Dr. Rachel Remen, author of Kitchen Table Wisdom, wrote, “When people are talking . . . listen to what they’re saying. Care about it. Don’t interrupt.”
I clearly remember a situation when I was sharing my distress over my mother’s stroke with a friend. My friend asked, “How are you doing?” And I started to tell her how I was feeling, and she interrupted me and said, “Oh, I understand, my mother had a stroke a few years ago” and then she proceeded to tell me about when her mother had a stroke.
When people say, “I understand” in situations like this, it brings the sharing of feelings and thoughts to a halt. And then if the person goes on and tells their own story, they’ve changed the focus from the suffering person to themselves and it leaves the suffering one feeling unheard.

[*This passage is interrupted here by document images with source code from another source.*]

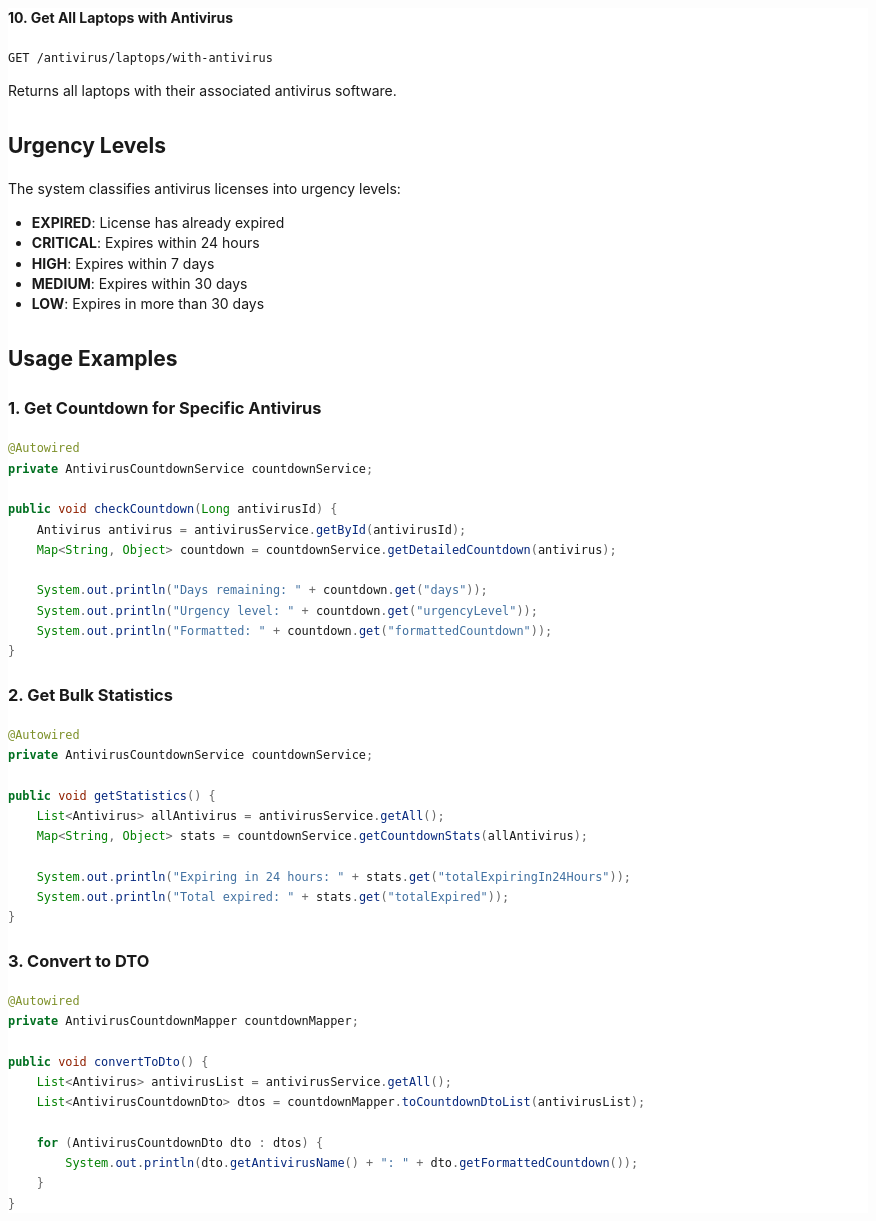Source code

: #### 10. Get All Laptops with Antivirus
```
GET /antivirus/laptops/with-antivirus
```
Returns all laptops with their associated antivirus software.

## Urgency Levels

The system classifies antivirus licenses into urgency levels:

- **EXPIRED**: License has already expired
- **CRITICAL**: Expires within 24 hours
- **HIGH**: Expires within 7 days
- **MEDIUM**: Expires within 30 days
- **LOW**: Expires in more than 30 days

## Usage Examples

### 1. Get Countdown for Specific Antivirus
```java
@Autowired
private AntivirusCountdownService countdownService;

public void checkCountdown(Long antivirusId) {
    Antivirus antivirus = antivirusService.getById(antivirusId);
    Map<String, Object> countdown = countdownService.getDetailedCountdown(antivirus);
    
    System.out.println("Days remaining: " + countdown.get("days"));
    System.out.println("Urgency level: " + countdown.get("urgencyLevel"));
    System.out.println("Formatted: " + countdown.get("formattedCountdown"));
}
```

### 2. Get Bulk Statistics
```java
@Autowired
private AntivirusCountdownService countdownService;

public void getStatistics() {
    List<Antivirus> allAntivirus = antivirusService.getAll();
    Map<String, Object> stats = countdownService.getCountdownStats(allAntivirus);
    
    System.out.println("Expiring in 24 hours: " + stats.get("totalExpiringIn24Hours"));
    System.out.println("Total expired: " + stats.get("totalExpired"));
}
```

### 3. Convert to DTO
```java
@Autowired
private AntivirusCountdownMapper countdownMapper;

public void convertToDto() {
    List<Antivirus> antivirusList = antivirusService.getAll();
    List<AntivirusCountdownDto> dtos = countdownMapper.toCountdownDtoList(antivirusList);
    
    for (AntivirusCountdownDto dto : dtos) {
        System.out.println(dto.getAntivirusName() + ": " + dto.getFormattedCountdown());
    }
}
```
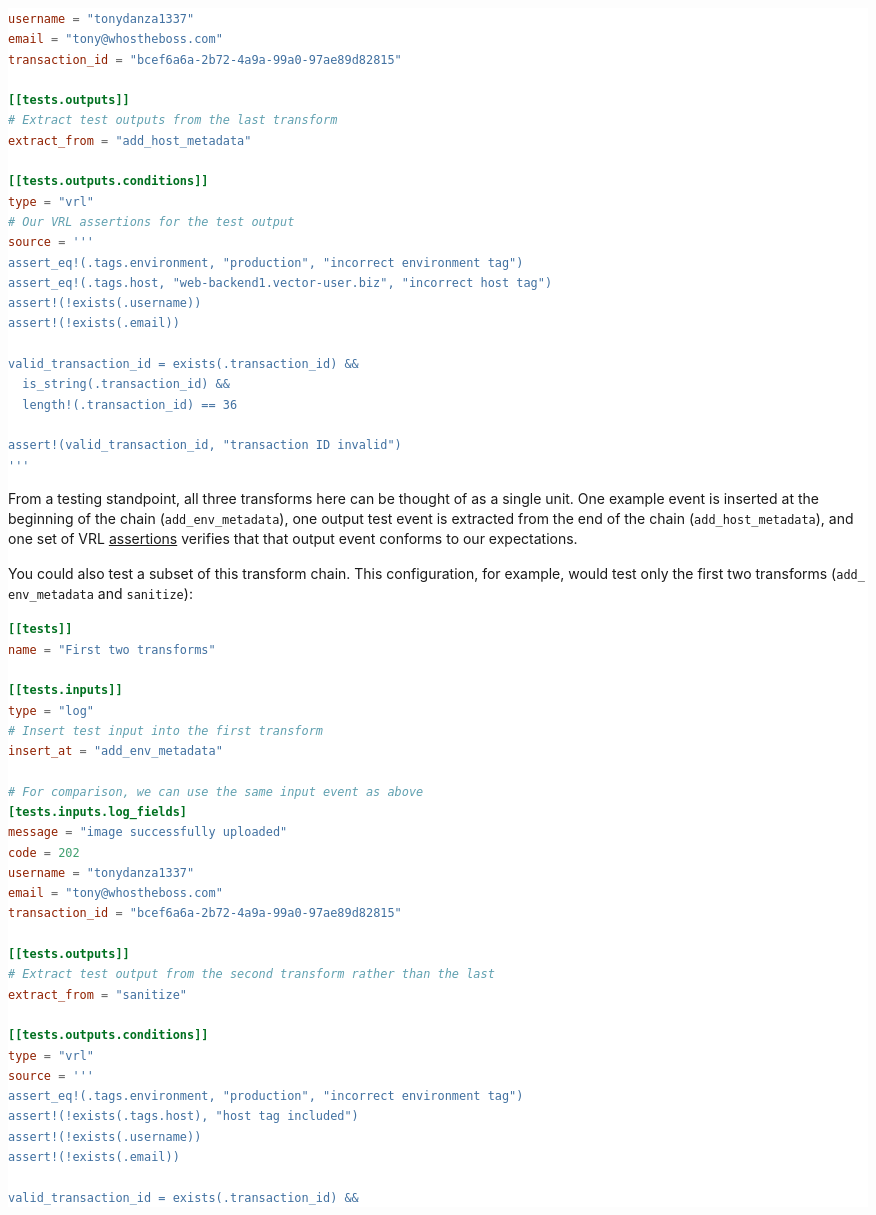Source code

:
 ```toml
username = "tonydanza1337"
email = "tony@whostheboss.com"
transaction_id = "bcef6a6a-2b72-4a9a-99a0-97ae89d82815"

[[tests.outputs]]
# Extract test outputs from the last transform
extract_from = "add_host_metadata"

[[tests.outputs.conditions]]
type = "vrl"
# Our VRL assertions for the test output
source = '''
assert_eq!(.tags.environment, "production", "incorrect environment tag")
assert_eq!(.tags.host, "web-backend1.vector-user.biz", "incorrect host tag")
assert!(!exists(.username))
assert!(!exists(.email))

valid_transaction_id = exists(.transaction_id) &&
  is_string(.transaction_id) &&
  length!(.transaction_id) == 36

assert!(valid_transaction_id, "transaction ID invalid")
'''
```

From a testing standpoint, all three transforms here can be thought of as a single unit. One example
event is inserted at the beginning of the chain (`add_env_metadata`), one output test event is
extracted from the end of the chain (`add_host_metadata`), and one set of VRL
[assertions](#verifying) verifies that that output event conforms to our expectations.

You could also test a subset of this transform chain. This configuration, for example, would test
only the first two transforms (`add_env_metadata` and `sanitize`):

```toml
[[tests]]
name = "First two transforms"

[[tests.inputs]]
type = "log"
# Insert test input into the first transform
insert_at = "add_env_metadata"

# For comparison, we can use the same input event as above
[tests.inputs.log_fields]
message = "image successfully uploaded"
code = 202
username = "tonydanza1337"
email = "tony@whostheboss.com"
transaction_id = "bcef6a6a-2b72-4a9a-99a0-97ae89d82815"

[[tests.outputs]]
# Extract test output from the second transform rather than the last
extract_from = "sanitize"

[[tests.outputs.conditions]]
type = "vrl"
source = '''
assert_eq!(.tags.environment, "production", "incorrect environment tag")
assert!(!exists(.tags.host), "host tag included")
assert!(!exists(.username))
assert!(!exists(.email))

valid_transaction_id = exists(.transaction_id) &&
```

[infallible]: /docs/reference/vrl/#fallibility
[assert]: /docs/reference/vrl/functions/#assert
[assert_eq]: /docs/reference/vrl/functions/#assert_eq
[assertions]: /docs/reference/vrl#assertions
[boolean]: /docs/reference/vrl/#boolean-expressions
[comparisons]: /docs/reference/vrl/expressions/#comparison
[contains]: /docs/reference/vrl/functions/#contains
[datadog_search]: https://docs.datadoghq.com/logs/explorer/search_syntax
[docker_logs]: /docs/reference/configuration/sources/docker_logs
[exists]: /docs/reference/vrl/functions/#exists
[filter]: /docs/reference/configuration/transforms/filter
[includes]: /docs/reference/vrl/functions/#includes
[is_nullish]: /docs/reference/vrl/functions/#is_nullish
[logs]: /docs/about/under-the-hood/architecture/data-model/log
[metrics]: /docs/about/under-the-hood/architecture/data-model/metric
[pipeline]: /docs/reference/glossary/#pipeline
[remap]: /docs/reference/configuration/transforms/remap
[transforms]: /docs/reference/glossary/#transform
[type]: /docs/reference/vrl/functions/#type-functions
[unit test]: https://en.wikipedia.org/wiki/Unit_testing
[vector_test]: /docs/reference/cli#test
[vector_tests]: https://github.com/vectordotdev/vector/tree/master/tests/behavior/transforms
[vrl]: /docs/reference/vrl
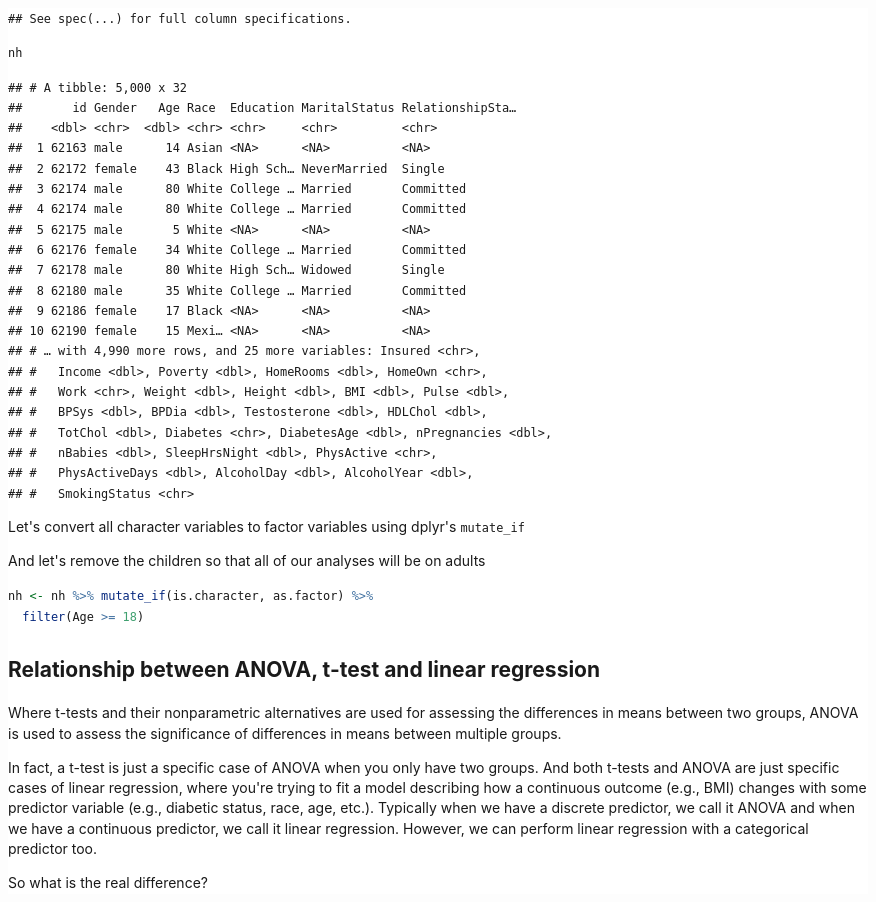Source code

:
```
## See spec(...) for full column specifications.
```

```r
nh
```

```
## # A tibble: 5,000 x 32
##       id Gender   Age Race  Education MaritalStatus RelationshipSta…
##    <dbl> <chr>  <dbl> <chr> <chr>     <chr>         <chr>           
##  1 62163 male      14 Asian <NA>      <NA>          <NA>            
##  2 62172 female    43 Black High Sch… NeverMarried  Single          
##  3 62174 male      80 White College … Married       Committed       
##  4 62174 male      80 White College … Married       Committed       
##  5 62175 male       5 White <NA>      <NA>          <NA>            
##  6 62176 female    34 White College … Married       Committed       
##  7 62178 male      80 White High Sch… Widowed       Single          
##  8 62180 male      35 White College … Married       Committed       
##  9 62186 female    17 Black <NA>      <NA>          <NA>            
## 10 62190 female    15 Mexi… <NA>      <NA>          <NA>            
## # … with 4,990 more rows, and 25 more variables: Insured <chr>,
## #   Income <dbl>, Poverty <dbl>, HomeRooms <dbl>, HomeOwn <chr>,
## #   Work <chr>, Weight <dbl>, Height <dbl>, BMI <dbl>, Pulse <dbl>,
## #   BPSys <dbl>, BPDia <dbl>, Testosterone <dbl>, HDLChol <dbl>,
## #   TotChol <dbl>, Diabetes <chr>, DiabetesAge <dbl>, nPregnancies <dbl>,
## #   nBabies <dbl>, SleepHrsNight <dbl>, PhysActive <chr>,
## #   PhysActiveDays <dbl>, AlcoholDay <dbl>, AlcoholYear <dbl>,
## #   SmokingStatus <chr>
```

Let's convert all character variables to factor variables using dplyr's `mutate_if`

And let's remove the children so that all of our analyses will be on adults


```r
nh <- nh %>% mutate_if(is.character, as.factor) %>%
  filter(Age >= 18)
```

## Relationship between ANOVA, t-test and linear regression

Where t-tests and their nonparametric alternatives are used for assessing the differences in means between two groups, ANOVA is used to assess the significance of differences in means between multiple groups. 

In fact, a t-test is just a specific case of ANOVA when you only have two groups. And both t-tests and ANOVA are just specific cases of linear regression, where you're trying to fit a model describing how a continuous outcome (e.g., BMI) changes with some predictor variable (e.g., diabetic status, race, age, etc.). Typically when we have a discrete predictor, we call it ANOVA and when we have a continuous predictor, we call it linear regression. However, we can perform linear regression with a categorical predictor too. 

So what is the real difference?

So instead of saying “I understand” to show that you are listening, imagine, for a minute, if it had been your loved one who had a stroke. Would be some of your feelings and thoughts be? And then you could say to the suffering person something like, “Oh this has to be really hard for you. I really care about you. If you want to talk about it, I’ll listen.” And then be quiet. And don’t interrupt and listen.
Dr. Remen goes on to write, “When we listen, people know we care. Many people with cancer talk about the relief of having someone just listen. A loving silence often has far more power to heal and to connect than the most well-intentioned words.”
Who will you share a loving silence with today?